Work task: Using the records below, write out again exactly the lines that begin at the line containing "sorgen dafür, dass" and end at the line containing "آدرس ایمیل: mihantarh@yahoo.com", and no other lines.

Extracted page text data:
____

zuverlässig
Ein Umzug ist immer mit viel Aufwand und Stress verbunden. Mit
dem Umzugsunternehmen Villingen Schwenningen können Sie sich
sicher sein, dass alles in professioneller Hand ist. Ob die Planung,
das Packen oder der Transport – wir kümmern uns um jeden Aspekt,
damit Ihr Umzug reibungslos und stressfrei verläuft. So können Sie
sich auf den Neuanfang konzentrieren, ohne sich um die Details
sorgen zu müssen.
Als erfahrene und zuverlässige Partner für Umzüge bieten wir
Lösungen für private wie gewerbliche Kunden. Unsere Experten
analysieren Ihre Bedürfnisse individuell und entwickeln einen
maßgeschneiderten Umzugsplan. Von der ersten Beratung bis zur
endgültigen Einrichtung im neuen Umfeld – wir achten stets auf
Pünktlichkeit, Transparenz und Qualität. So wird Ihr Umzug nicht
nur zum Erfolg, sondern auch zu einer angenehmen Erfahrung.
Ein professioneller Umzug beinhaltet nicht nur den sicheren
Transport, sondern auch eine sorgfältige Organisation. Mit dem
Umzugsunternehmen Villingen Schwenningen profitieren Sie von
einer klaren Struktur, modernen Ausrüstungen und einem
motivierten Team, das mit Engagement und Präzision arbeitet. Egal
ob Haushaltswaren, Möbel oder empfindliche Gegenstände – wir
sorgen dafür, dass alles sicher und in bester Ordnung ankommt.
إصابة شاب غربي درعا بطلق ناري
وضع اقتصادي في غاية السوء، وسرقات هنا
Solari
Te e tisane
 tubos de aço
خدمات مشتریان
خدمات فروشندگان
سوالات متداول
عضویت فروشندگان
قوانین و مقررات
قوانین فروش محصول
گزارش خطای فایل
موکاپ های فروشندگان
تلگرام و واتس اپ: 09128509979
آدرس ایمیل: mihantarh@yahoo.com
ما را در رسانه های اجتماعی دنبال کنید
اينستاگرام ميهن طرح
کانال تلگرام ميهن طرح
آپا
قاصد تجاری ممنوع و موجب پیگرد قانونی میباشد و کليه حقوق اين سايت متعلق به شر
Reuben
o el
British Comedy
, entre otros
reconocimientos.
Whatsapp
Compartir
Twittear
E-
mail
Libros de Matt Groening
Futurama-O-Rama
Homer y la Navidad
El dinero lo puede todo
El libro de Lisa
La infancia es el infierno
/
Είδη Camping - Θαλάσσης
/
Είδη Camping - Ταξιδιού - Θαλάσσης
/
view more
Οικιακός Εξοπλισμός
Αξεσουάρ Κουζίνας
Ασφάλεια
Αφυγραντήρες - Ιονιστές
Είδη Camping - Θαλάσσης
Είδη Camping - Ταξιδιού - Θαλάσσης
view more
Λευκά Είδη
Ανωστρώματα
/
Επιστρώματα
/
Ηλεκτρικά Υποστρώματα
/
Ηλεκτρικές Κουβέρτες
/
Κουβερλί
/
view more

____

Response to this exercise:
sorgen dafür, dass alles sicher und in bester Ordnung ankommt.
إصابة شاب غربي درعا بطلق ناري
وضع اقتصادي في غاية السوء، وسرقات هنا
Solari
Te e tisane
 tubos de aço
خدمات مشتریان
خدمات فروشندگان
سوالات متداول
عضویت فروشندگان
قوانین و مقررات
قوانین فروش محصول
گزارش خطای فایل
موکاپ های فروشندگان
تلگرام و واتس اپ: 09128509979
آدرس ایمیل: mihantarh@yahoo.com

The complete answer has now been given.